14. The intra prediction method according to claim 13, wherein
the correcting the initial predicted value comprises: when the initial predicted value is greater than a maximum value of the predicted value range, using the maximum value as the corrected predicted value; or when the initial predicted value is less than a minimum value of the predicted value range, using the minimum value as the corrected predicted value.
15. The intra prediction method according to claim 13, wherein the predicted value range is determined based on a data depth of the predicted value, or is determined based on a maximum reconstructed value and a minimum reconstructed value of samples in entire or a part of a reconstruction area used to determine the filtering coefficient.
16. The intra prediction method according to claim 7, wherein
when the current block is a luma block, the interpolation filtering mode flag of the current block is allowed to be decoded; or
when the current block is a luma block or a chroma block, the interpolation filtering mode flag of the current block is allowed to be decoded.

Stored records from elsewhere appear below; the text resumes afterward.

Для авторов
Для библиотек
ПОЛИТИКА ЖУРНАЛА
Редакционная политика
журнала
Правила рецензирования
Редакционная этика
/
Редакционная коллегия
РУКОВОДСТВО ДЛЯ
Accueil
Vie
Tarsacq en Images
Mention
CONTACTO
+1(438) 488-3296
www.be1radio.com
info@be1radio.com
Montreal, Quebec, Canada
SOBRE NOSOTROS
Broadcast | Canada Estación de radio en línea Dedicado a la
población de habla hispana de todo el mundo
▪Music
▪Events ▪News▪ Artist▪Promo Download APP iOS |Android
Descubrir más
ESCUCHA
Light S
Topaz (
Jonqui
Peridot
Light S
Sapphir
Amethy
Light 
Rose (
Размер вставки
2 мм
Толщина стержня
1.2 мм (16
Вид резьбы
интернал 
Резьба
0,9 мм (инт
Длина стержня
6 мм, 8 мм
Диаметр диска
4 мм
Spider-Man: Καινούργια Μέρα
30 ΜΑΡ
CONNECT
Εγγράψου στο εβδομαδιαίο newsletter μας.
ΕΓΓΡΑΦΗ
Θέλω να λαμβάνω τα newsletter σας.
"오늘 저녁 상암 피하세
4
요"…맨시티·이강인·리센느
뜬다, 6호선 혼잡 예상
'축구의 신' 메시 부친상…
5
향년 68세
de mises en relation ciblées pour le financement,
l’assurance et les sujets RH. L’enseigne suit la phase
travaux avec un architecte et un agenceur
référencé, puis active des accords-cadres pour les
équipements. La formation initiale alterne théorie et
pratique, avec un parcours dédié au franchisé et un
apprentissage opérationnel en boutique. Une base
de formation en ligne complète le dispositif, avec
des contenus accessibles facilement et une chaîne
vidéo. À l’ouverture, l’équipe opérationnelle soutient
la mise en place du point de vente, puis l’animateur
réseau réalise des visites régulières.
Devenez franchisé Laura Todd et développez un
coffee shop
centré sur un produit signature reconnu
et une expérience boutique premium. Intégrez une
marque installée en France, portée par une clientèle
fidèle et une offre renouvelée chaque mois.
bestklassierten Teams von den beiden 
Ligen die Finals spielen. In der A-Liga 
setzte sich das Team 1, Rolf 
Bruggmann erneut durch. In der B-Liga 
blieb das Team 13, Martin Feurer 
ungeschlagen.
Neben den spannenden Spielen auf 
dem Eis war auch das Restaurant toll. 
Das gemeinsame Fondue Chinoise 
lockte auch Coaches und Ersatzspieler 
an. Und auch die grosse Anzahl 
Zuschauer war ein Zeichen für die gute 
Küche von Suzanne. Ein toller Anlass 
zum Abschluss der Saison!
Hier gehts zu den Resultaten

17. The intra prediction method according to claim 7, further comprising:
decoding a sequence-level flag that indicates whether an interpolation filtering mode is allowed to be used, and decoding the interpolation filtering mode flag of the current block in a case in which a value of the sequence-level flag indicates that the interpolation filtering mode is allowed to be used, or skipping decoding the interpolation filtering mode flag of the current block in a case in which a value of the sequence-level flag indicates that the interpolation filtering mode is not allowed to be used.

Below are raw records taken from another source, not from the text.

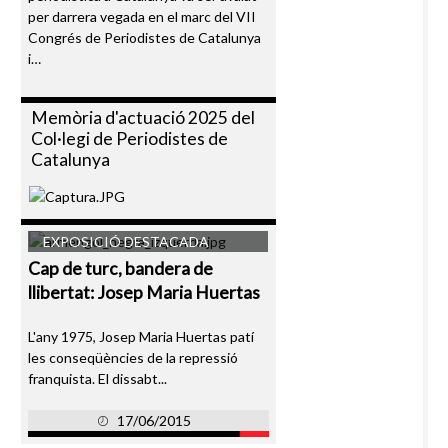
per darrera vegada en el marc del VII
Congrés de Periodistes de Catalunya
i…
Memòria d'actuació 2025 del
Col·legi de Periodistes de
Catalunya
EXPOSICIÓ DESTACADA
Cap de turc, bandera de
llibertat: Josep Maria Huertas
L'any 1975, Josep Maria Huertas patí
les conseqüències de la repressió
franquista. El dissabt...
17/06/2015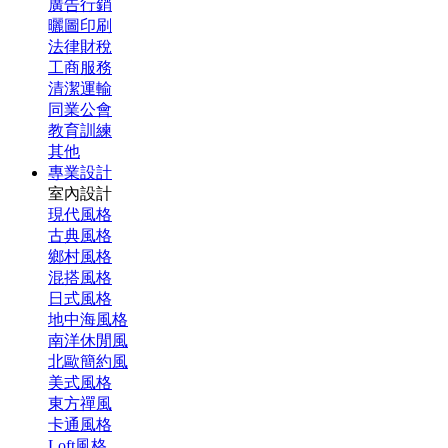
廣告行銷
曬圖印刷
法律財稅
工商服務
清潔運輸
同業公會
教育訓練
其他
專業設計
室內設計
現代風格
古典風格
鄉村風格
混搭風格
日式風格
地中海風格
南洋休閒風
北歐簡約風
美式風格
東方禪風
卡通風格
Loft風格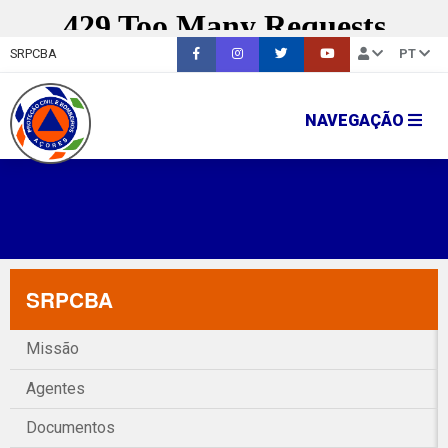
SRPCBA
PT
NAVEGAÇÃO
SRPCBA
Missão
Agentes
Documentos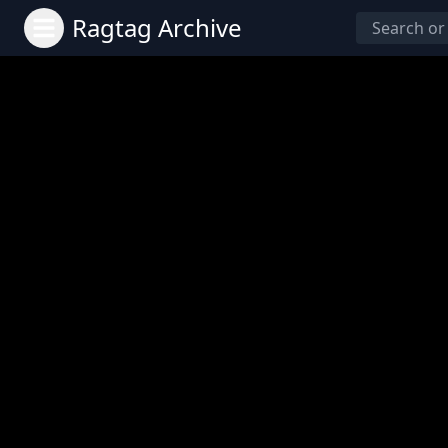
Ragtag Archive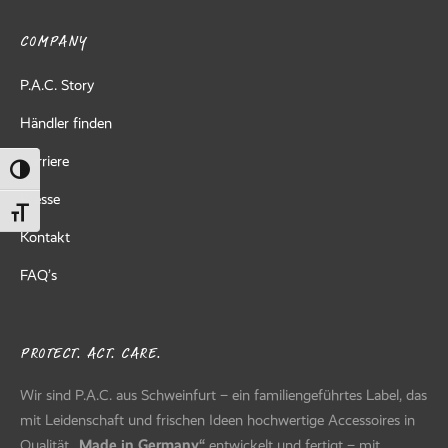
ed Fleece
COMPANY
Off
P.A.C. Story
breaker
Händler finden
Karriere
Umschalten auf hohe Kontraste
Presse
Schrift vergrößern
Kontakt
FAQ’s
PROTECT. ACT. CARE.
Wir sind P.A.C. aus Schweinfurt – ein familiengeführtes Label, das
mit Leidenschaft und frischen Ideen hochwertige Accessoires in
Qualität
„Made in Germany“
entwickelt und fertigt – mit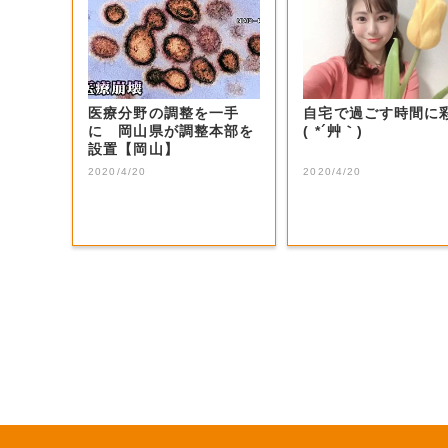
医療分野の調整を一手
自宅で過ごす時間に
に 岡山県が調整本部を
( *´艸｀)
設置【岡山】
2020/4/20
2020/4/20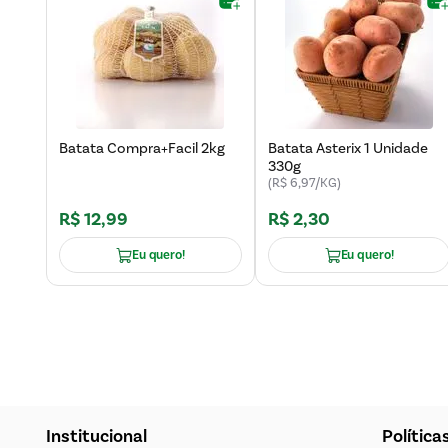
Batata Compra+Facil 2kg
Batata Asterix 1 Unidade
330g
(R$ 6,97/KG)
R$
12
,
99
R$
2
,
30
Eu quero!
Eu quero!
Institucional
Política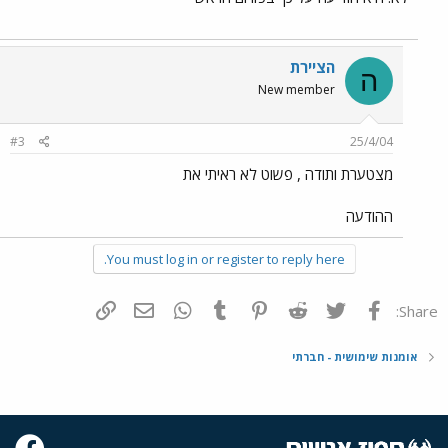
הציירת
ה
New member
#3
25/4/04
מצטערת ותודה , פשוט לא ראיתי את
ההודעה
You must log in or register to reply here.
פייסבוק
Twitter
Reddit
Pinterest
Tumblr
WhatsApp
דואר אלקטרוני
הוסף קישור
Share:
אומנות שימושית - חברתי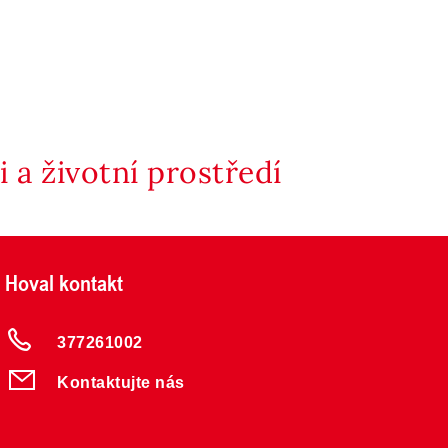
 a životní prostředí
Hoval kontakt
377261002
Kontaktujte nás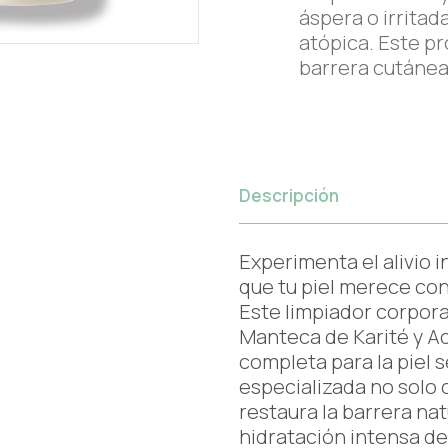
áspera o irritad
atópica. Este pr
barrera cutánea
Descripción
Experimenta el alivio 
que tu piel merece con
Este limpiador corpora
Manteca de Karité y Ac
completa para la piel 
especializada no solo c
restaura la barrera nat
hidratación intensa de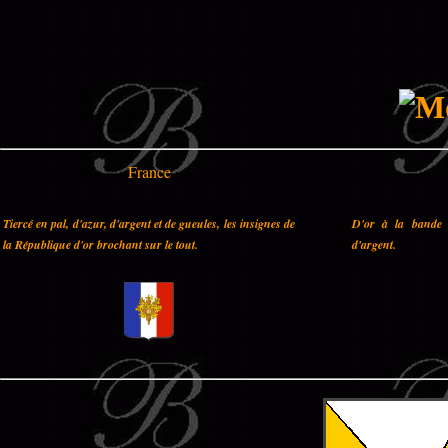
France
Tiercé en pal, d'azur, d'argent et de gueules, les insignes de
D'or à la bande 
la République d'or brochant sur le tout.
d'argent.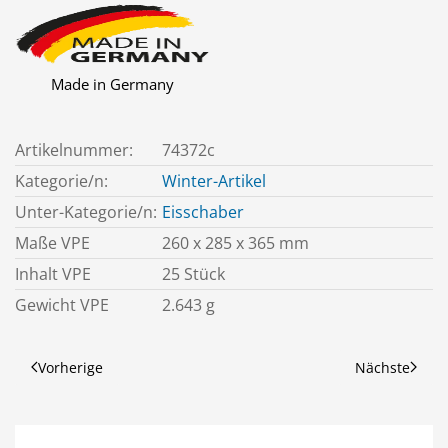
Made in Germany
Artikelnummer:
74372c
Kategorie/n:
Winter-Artikel
Unter-Kategorie/n:
Eisschaber
Maße VPE
260 x 285 x 365 mm
Inhalt VPE
25 Stück
Gewicht VPE
2.643 g
Vorherige
Nächste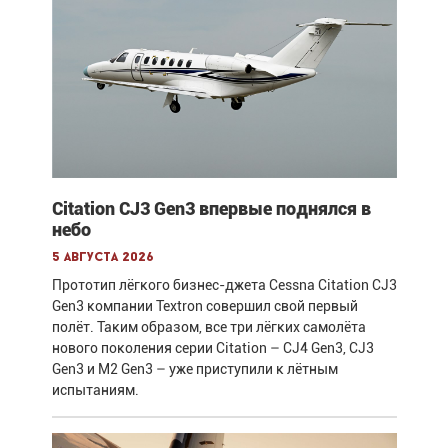
Citation CJ3 Gen3 впервые поднялся в
небо
5 августа 2026
Прототип лёгкого бизнес-джета Cessna Citation CJ3
Gen3 компании Textron совершил свой первый
полёт. Таким образом, все три лёгких самолёта
нового поколения серии Citation – CJ4 Gen3, CJ3
Gen3 и M2 Gen3 – уже приступили к лётным
испытаниям.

18. The intra prediction method according to claim 7, further comprising:
determining whether a dimension of the current block meets a maximum block dimension and/or a minimum block dimension for enabling the interpolation filtering mode, and decoding the interpolation filtering mode flag of the current block in a case in which the dimension of the current block meets the maximum block dimension and/or the minimum block dimension for enabling the interpolation filtering mode, or skipping decoding the interpolation filtering mode flag of the current block in a case in which the dimension of the current block does not meet the maximum block dimension and/or the minimum block dimension for enabling the interpolation filtering mode, wherein the dimension comprises at least one of a size, a width, or a height.
19. An intra prediction method based on interpolation filtering, applied to an encoder, and comprising:
determining, for a current block, at least one combination of a filtering window and a reconstruction area neighboring to the current block;
determining, based on the filtering window and reconstructed values of samples in the reconstruction area in the at least one combination, at least one set of filtering coefficients used to perform interpolation filtering on the current block;
performing interpolation filtering based on samples values of reference samples neighboring to a current sample and the at least one set of filtering coefficients, to determine a predicted value of the current sample.

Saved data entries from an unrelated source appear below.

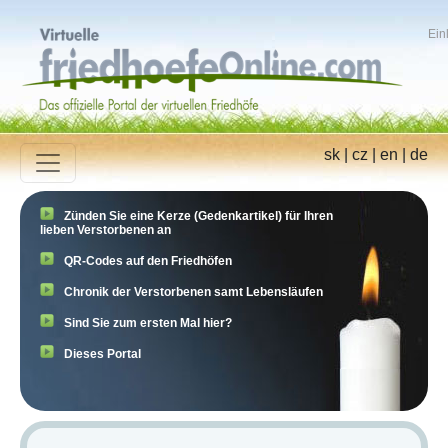
Ein
sk
|
cz
|
en
|
de
Zünden Sie eine Kerze (Gedenkartikel) für Ihren
lieben Verstorbenen an
QR-Codes auf den Friedhöfen
Chronik der Verstorbenen samt Lebensläufen
Sind Sie zum ersten Mal hier?
Dieses Portal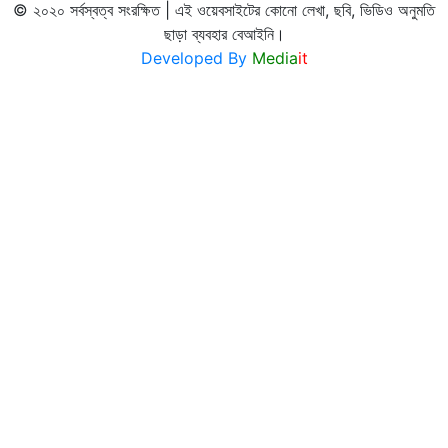
© ২০২০ সর্বস্বত্ব সংরক্ষিত | এই ওয়েবসাইটের কোনো লেখা, ছবি, ভিডিও অনুমতি
ছাড়া ব্যবহার বেআইনি।
Developed By
Media
it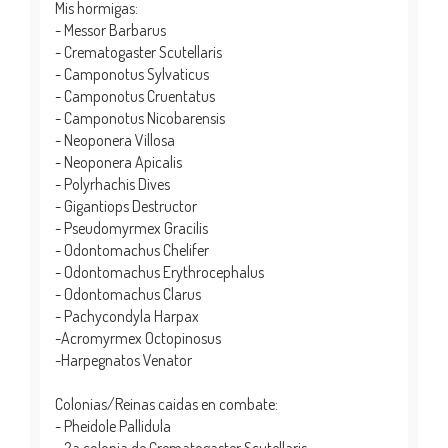
Mis hormigas:
- Messor Barbarus
- Crematogaster Scutellaris
- Camponotus Sylvaticus
- Camponotus Cruentatus
- Camponotus Nicobarensis
- Neoponera Villosa
- Neoponera Apicalis
- Polyrhachis Dives
- Gigantiops Destructor
- Pseudomyrmex Gracilis
- Odontomachus Chelifer
- Odontomachus Erythrocephalus
- Odontomachus Clarus
- Pachycondyla Harpax
-Acromyrmex Octopinosus
-Harpegnatos Venator
Colonias/Reinas caidas en combate:
- Pheidole Pallidula
- 2a colonia de Crematogaster Scutellaris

20. A non-transient storage medium, storing a bitstream, wherein the bitstream is generated by an intra prediction method comprising:
determining, for a current block, at least one combination of a filtering window and a reconstruction area neighboring to the current block;
determining, based on the filtering window and reconstructed values of samples in the reconstruction area in the at least one combination, at least one set of filtering coefficients used to perform interpolation filtering on the current block;
performing interpolation filtering based on samples values of reference samples neighboring to a current sample and the at least one set of filtering coefficients, to determine a predicted value of the current sample.